Court papers do not identify by name the reporter who allegedly received the leaks, but details in the indictment make clear that Jeremy Scahill, a founding editor of The Intercept, is the reporter who received the leaks.


On October 15, 2015, Scahill published an article on The Intercept titled “The Assassination Complex” that relies on “a cache of secret slides that provides a window into the inner workings of the U.S. military’s kill/capture operations at a key time in the evolution of the drone wars.”


© 2019 Matthew Barakat and Eric Tucker, Ex-Air Force intelligence analyst charged with leaks to reporter, Air Force Times (09 May 2019) (extracts)



Hale, we can reasonably and tentatively infer, is a whistleblower of the freedom-preserving kind.



Although the Feds acknowledged that Daniel Hale is not a spy


They argued (in court) that leakers are worse than spies:



Entrusted with some of the nation’s most highly sensitive secrets, Defendant Daniel Everette Hale exploited the access bestowed upon him to steal documents containing the very type of information he was supposed to protect.


Hale retained and disclosed documents pertaining to the means, sources, and methods of the country’s defense and intelligence gathering capabilities. His disclosures had the potential to harm the nation’s security.


He engaged in thievery, not protected speech, and a jury should be given the opportunity to hold him accountable for his criminal conduct.


[T]he defense’s bifurcation of spies and leakers is dubious at best.


While spies typically pass classified national defense information to a specific foreign government, leakers, through the internet, distribute such information without authorization to the entire world.


Such broad distribution of unauthorized disclosures may actually amplify the potential damage to the national security in that every country gains access to the compromised intelligence.
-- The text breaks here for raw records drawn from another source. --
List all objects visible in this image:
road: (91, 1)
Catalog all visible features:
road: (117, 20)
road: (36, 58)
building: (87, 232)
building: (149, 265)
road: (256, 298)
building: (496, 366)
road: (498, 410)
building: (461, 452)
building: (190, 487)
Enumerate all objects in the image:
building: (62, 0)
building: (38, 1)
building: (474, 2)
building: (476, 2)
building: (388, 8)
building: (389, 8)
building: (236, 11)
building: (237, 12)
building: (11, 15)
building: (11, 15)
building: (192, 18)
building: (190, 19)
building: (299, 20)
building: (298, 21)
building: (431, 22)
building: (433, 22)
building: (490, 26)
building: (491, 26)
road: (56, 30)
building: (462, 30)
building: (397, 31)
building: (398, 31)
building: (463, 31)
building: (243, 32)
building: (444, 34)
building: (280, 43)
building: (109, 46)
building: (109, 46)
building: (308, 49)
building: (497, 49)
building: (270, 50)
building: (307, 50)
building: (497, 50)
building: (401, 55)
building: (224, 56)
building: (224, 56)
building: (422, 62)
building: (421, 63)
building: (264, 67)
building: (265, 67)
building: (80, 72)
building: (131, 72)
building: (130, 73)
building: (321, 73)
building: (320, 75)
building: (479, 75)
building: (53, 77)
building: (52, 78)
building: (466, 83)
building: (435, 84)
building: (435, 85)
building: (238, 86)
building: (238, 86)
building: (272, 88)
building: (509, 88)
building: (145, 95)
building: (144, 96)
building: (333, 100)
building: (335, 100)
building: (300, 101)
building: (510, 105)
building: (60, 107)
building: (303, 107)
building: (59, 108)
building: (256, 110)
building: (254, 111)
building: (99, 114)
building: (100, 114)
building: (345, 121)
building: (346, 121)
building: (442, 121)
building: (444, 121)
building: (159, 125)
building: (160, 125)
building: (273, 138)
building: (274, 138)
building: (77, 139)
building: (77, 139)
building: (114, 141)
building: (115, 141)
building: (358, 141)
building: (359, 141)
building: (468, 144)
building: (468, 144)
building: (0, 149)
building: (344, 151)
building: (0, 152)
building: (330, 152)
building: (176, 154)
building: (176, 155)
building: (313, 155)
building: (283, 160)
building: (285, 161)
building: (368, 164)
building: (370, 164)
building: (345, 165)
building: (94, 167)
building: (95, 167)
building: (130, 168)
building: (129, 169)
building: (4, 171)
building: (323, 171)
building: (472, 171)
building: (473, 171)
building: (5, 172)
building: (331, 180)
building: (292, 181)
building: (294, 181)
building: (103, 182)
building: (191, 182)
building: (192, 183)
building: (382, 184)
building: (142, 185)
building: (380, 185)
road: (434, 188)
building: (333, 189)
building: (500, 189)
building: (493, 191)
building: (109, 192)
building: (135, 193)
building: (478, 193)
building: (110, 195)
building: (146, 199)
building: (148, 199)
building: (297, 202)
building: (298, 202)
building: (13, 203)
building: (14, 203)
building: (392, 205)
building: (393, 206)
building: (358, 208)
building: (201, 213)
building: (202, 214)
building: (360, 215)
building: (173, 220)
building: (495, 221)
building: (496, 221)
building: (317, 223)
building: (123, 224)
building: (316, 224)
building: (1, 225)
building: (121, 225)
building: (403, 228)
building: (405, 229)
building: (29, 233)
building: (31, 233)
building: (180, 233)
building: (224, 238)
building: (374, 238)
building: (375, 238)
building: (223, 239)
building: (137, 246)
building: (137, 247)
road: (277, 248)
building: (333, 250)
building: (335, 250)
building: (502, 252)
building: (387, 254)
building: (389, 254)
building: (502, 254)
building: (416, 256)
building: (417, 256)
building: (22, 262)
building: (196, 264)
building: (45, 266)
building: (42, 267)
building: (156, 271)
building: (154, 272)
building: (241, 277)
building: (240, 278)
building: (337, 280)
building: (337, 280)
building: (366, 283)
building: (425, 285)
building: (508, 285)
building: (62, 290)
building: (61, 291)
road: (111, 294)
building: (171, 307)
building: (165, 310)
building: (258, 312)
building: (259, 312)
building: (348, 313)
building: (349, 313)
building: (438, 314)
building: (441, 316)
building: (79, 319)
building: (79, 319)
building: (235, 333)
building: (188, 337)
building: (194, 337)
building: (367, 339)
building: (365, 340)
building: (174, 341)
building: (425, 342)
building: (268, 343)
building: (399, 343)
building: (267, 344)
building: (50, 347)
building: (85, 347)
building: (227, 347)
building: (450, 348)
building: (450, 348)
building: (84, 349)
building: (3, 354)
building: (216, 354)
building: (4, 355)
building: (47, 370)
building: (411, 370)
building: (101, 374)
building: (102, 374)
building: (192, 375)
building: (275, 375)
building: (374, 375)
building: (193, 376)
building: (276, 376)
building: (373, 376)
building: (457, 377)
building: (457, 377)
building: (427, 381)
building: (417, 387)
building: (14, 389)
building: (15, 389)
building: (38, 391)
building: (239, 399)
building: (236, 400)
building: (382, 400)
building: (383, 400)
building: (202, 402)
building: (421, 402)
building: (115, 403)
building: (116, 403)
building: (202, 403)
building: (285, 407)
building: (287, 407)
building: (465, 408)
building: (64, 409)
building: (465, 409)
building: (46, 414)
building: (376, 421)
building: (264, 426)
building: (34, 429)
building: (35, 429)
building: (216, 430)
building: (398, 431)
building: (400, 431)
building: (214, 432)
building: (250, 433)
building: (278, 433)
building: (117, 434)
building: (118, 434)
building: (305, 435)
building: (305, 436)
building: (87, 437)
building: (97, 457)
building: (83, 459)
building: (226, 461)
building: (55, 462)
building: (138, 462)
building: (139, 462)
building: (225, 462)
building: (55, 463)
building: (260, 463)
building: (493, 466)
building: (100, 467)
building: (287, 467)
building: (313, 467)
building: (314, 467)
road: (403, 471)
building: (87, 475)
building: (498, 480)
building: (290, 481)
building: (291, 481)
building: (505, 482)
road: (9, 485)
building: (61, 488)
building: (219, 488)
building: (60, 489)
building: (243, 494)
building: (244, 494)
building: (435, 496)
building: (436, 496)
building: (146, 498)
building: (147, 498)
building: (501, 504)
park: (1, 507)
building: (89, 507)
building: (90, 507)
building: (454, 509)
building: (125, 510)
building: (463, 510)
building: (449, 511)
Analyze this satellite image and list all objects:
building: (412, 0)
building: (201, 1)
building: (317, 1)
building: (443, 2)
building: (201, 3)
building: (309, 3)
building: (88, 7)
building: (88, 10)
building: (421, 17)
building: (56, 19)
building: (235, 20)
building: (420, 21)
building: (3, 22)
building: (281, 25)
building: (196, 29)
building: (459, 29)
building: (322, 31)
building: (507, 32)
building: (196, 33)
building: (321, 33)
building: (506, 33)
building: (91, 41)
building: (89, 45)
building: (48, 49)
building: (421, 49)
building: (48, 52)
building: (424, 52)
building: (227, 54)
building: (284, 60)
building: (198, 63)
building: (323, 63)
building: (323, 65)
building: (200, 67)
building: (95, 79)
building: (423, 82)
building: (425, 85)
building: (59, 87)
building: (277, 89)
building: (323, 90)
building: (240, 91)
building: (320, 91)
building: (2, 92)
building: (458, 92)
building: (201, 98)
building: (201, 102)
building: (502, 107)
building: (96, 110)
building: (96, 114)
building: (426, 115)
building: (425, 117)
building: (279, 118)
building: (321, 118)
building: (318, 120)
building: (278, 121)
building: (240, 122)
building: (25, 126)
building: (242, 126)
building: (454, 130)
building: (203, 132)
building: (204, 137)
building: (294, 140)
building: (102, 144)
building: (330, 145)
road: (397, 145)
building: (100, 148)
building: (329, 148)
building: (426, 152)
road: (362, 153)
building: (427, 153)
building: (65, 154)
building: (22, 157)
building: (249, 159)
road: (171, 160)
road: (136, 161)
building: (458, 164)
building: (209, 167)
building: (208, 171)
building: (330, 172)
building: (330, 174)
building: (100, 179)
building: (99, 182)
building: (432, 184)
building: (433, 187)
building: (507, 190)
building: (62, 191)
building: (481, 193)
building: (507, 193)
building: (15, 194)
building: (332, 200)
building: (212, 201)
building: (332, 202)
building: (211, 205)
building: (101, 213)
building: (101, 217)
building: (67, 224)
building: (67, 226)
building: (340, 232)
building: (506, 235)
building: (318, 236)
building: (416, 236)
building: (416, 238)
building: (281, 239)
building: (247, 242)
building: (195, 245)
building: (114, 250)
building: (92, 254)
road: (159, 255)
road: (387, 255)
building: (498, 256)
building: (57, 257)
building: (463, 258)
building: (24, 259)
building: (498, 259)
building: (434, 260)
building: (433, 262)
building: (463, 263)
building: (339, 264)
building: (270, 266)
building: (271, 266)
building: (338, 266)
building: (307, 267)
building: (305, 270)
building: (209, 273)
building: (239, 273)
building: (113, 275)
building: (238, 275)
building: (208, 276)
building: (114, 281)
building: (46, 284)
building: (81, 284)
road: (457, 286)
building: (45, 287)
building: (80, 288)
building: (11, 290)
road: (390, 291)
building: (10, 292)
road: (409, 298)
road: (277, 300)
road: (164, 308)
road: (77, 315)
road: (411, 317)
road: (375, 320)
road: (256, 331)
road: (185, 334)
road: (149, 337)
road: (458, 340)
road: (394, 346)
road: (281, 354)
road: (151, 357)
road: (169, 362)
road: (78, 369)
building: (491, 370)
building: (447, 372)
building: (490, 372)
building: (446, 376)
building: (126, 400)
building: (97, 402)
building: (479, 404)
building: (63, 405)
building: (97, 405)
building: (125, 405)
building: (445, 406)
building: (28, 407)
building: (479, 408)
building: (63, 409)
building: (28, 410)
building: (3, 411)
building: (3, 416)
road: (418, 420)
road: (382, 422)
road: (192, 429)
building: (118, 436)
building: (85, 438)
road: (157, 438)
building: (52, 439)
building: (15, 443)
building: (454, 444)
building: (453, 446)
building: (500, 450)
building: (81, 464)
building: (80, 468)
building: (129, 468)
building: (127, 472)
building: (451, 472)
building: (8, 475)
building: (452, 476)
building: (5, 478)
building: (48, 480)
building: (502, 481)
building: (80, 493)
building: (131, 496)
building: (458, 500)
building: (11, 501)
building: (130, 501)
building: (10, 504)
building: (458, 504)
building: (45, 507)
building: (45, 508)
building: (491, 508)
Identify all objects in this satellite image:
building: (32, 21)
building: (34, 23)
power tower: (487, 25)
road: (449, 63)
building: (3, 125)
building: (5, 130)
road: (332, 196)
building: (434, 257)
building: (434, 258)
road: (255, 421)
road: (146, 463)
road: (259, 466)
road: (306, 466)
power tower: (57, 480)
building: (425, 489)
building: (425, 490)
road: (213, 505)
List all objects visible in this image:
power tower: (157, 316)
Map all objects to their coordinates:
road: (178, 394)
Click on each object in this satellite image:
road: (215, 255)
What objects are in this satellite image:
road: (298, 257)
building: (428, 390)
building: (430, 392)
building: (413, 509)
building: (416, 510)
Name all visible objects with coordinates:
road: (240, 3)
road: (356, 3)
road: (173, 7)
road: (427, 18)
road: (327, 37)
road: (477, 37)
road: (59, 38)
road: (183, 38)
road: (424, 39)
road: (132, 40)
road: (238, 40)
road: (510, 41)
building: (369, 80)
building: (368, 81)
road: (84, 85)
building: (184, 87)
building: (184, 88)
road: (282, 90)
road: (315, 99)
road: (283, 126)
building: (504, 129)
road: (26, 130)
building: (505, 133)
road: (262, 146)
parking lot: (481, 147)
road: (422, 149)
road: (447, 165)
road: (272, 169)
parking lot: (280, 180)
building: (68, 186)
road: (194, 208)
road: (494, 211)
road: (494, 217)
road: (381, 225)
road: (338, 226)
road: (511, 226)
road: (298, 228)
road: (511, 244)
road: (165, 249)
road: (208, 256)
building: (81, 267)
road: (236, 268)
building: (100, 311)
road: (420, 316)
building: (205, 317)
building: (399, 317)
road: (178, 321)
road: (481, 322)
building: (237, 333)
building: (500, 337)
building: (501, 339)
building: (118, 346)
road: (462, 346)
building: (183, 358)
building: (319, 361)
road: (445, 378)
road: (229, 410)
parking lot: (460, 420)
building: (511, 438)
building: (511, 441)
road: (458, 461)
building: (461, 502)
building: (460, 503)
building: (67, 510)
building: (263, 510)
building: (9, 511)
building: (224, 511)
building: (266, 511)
A foreign military officer from Russia confirmed as much when he explained, “I was amazed—and Moscow was very appreciative—at how many times I found very sensitive information in

American newspapers.


"In my view, Americans tend to care more about scooping their competition than about national security, which made my job easier.” Stanislav Lunev, Through the Eyes of the Enemy 135 (Regnery Publishing, Inc.) (1998)


Government's opposition to Defendant's motion to dismiss the indictment, US v. Daniel Everette Hale, Criminal No. 1:19cr59, US District Court for the Eastern District of Virginia (18 October 2019) (at pages 1 and 7-8)



Let's translate the Government's Constitution-obliterating argument


Daniel Hale is a bad man because he told a reporter about the secret (and internationally illegal) crap that the Feds and our Military Industrial Complex do all the time.


The Feds' implied argument is that everyone knows that American Government has the right and obligation to make anything and everything secret — if that is what suits them — in their presumably Almighty wisdom.


Hitler, Mao, Stalin and Caligula would have argued identically.



The moral? — By its own judicial admission, American national government is out of control


American Feds no longer seek to rationally distinguish themselves from their equivalents in totalitarian states.


Concepts of Liberty and an informed electorate have disappeared from the American lexicon.


American sheep will march in straight, goose-stepping lines. Or else.